The Lost Gauguin
PG
Author :
cobweb_diamond | Artist :
platina He’s not going to win Son Of The Year anytime soon, but at least he showed up. Last year his mom had been working a long con in Brazil and had missed Christmas entirely.
‘Sweetie, are you on the run again?’ she says, taking in his lack of luggage.
‘No,’ says Arthur. ‘I just had to leave somewhere in a hurry, OK?’
‘Well, I guess I should be angry at you for being so late, but the Gauguin makes up for it.’
Arthur pauses in the doorway. ‘The... Gauguin?’
‘I hung it in the living room. Is it a fake? No, don’t tell me, it’ll ruin the mystery.’ She hugs him. ‘But thank you, it’s lovely.’
Erring on the side of discretion, he hugs back and says nothing until more information presents itself.
Sure enough, there’s something that looks very like a Gauguin hanging above the fireplace.
Later on he hunts down the card that came with the painting. He knows it’s the right one because it’s in his own handwriting.
It reads: Thought you’d appretiate this. Apologies if I’m a bit late. A.
He’d had his suspicions, but this clinches it. Only one person can forge both Arthur’s handwriting and Post-Impressionist art, yet not spell “appreciate” correctly.
Eames.
* * *
While his mother is making her annual attempt at being a homebody by furiously googling how to roast potatoes, Arthur goes to skulk on the balcony with his cellphone, hopefully out of his mother’s hearing range.
‘You forged a painting for my mom?’ he hisses when Eames picks up.
‘What, no “thank you”? I just saved you from filial disgrace.’
‘Filial --? OK, fine, thank you,’ he allows. Thanks to that painting his mother had been in a remarkably good mood about Arthur showing up twelve hours late.
‘Actually, I didn’t have time to make a copy,’ says Eames. ‘That painting’s the real deal, darling.’

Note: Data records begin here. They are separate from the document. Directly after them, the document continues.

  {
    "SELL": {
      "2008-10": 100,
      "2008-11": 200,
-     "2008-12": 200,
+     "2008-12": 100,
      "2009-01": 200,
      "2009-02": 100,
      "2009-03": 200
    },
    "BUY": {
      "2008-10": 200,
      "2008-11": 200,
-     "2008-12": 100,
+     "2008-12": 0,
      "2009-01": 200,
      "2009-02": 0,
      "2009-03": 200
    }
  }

Arthur leans his forehead against the window, breath fogging up the cold glass. ‘You gave my mom stolen goods,’ he says. ‘In my name.’
‘Your mother’s probably stolen more dangerous things than that in the last year. I doubt she minds.’

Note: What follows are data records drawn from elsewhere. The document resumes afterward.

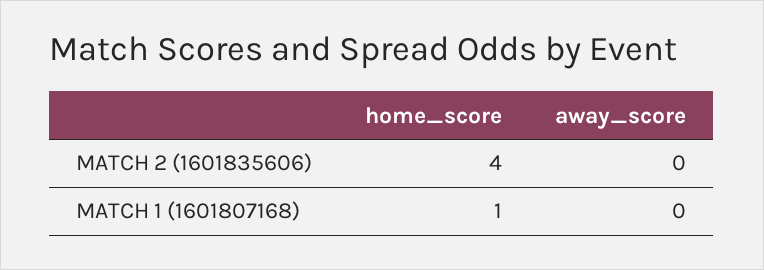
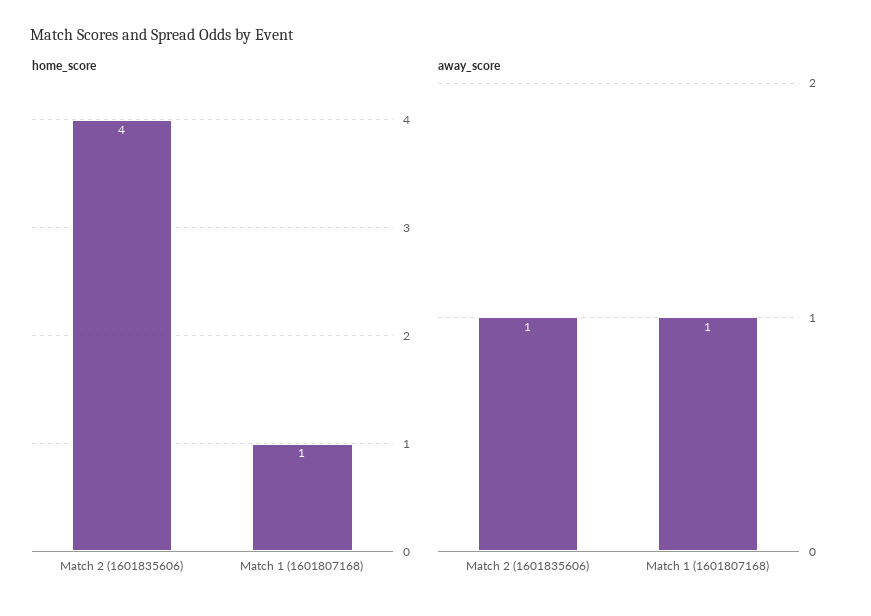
  {
    "home_score": {
      "MATCH 2 (1601835606)": 4,
      "MATCH 1 (1601807168)": 1
    },
    "away_score": {
-     "MATCH 2 (1601835606)": 0,
+     "MATCH 2 (1601835606)": 1,
-     "MATCH 1 (1601807168)": 0
+     "MATCH 1 (1601807168)": 1
    }
  }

‘She doesn’t seem to,’ he admits.
‘I can hear you smiling.’
‘I’m not smiling,’ says Arthur, trying to school his expression, a fuzzy reflection in the fogged-over window, back into a civilised frown.
‘And now I can hear you lying,’ Eames says cheerfully.

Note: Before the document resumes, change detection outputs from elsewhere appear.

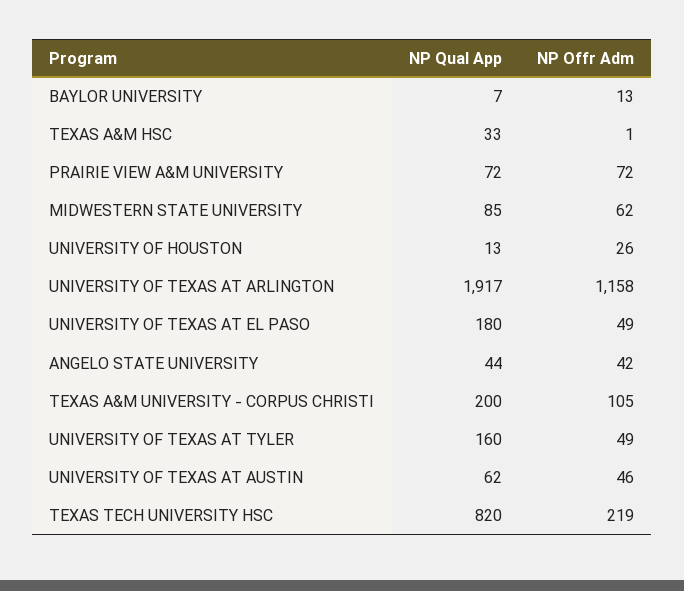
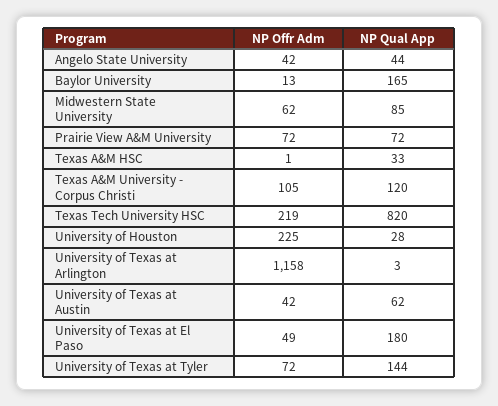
  {
    "NP Qual App": {
-     "BAYLOR UNIVERSITY": 7,
+     "BAYLOR UNIVERSITY": 165,
      "TEXAS A&M HSC": 33,
      "PRAIRIE VIEW A&M UNIVERSITY": 72,
      "MIDWESTERN STATE UNIVERSITY": 85,
-     "UNIVERSITY OF HOUSTON": 13,
+     "UNIVERSITY OF HOUSTON": 28,
-     "UNIVERSITY OF TEXAS AT ARLINGTON": 1917,
+     "UNIVERSITY OF TEXAS AT ARLINGTON": 3,
      "UNIVERSITY OF TEXAS AT EL PASO": 180,
      "ANGELO STATE UNIVERSITY": 44,
-     "TEXAS A&M UNIVERSITY - CORPUS CHRISTI": 200,
+     "TEXAS A&M UNIVERSITY - CORPUS CHRISTI": 120,
-     "UNIVERSITY OF TEXAS AT TYLER": 160,
+     "UNIVERSITY OF TEXAS AT TYLER": 144,
      "UNIVERSITY OF TEXAS AT AUSTIN": 62,
      "TEXAS TECH UNIVERSITY HSC": 820
    },
    "NP Offr Adm": {
      "BAYLOR UNIVERSITY": 13,
      "TEXAS A&M HSC": 1,
      "PRAIRIE VIEW A&M UNIVERSITY": 72,
      "MIDWESTERN STATE UNIVERSITY": 62,
-     "UNIVERSITY OF HOUSTON": 26,
+     "UNIVERSITY OF HOUSTON": 225,
      "UNIVERSITY OF TEXAS AT ARLINGTON": 1158,
      "UNIVERSITY OF TEXAS AT EL PASO": 49,
      "ANGELO STATE UNIVERSITY": 42,
      "TEXAS A&M UNIVERSITY - CORPUS CHRISTI": 105,
-     "UNIVERSITY OF TEXAS AT TYLER": 49,
+     "UNIVERSITY OF TEXAS AT TYLER": 72,
-     "UNIVERSITY OF TEXAS AT AUSTIN": 46,
+     "UNIVERSITY OF TEXAS AT AUSTIN": 42,
      "TEXAS TECH UNIVERSITY HSC": 219
    }
  }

Inside, his mom is clashing dishes together in a way that indicates that soon, they are going to be ordering Chinese food for Christmas dinner. ‘I have to go.’
‘Of course,’ says Eames softly. ‘I’ll see you in three days, all right?’
For once, Arthur isn’t the first to hang up. The phone is warm in his pocket for the rest of the evening.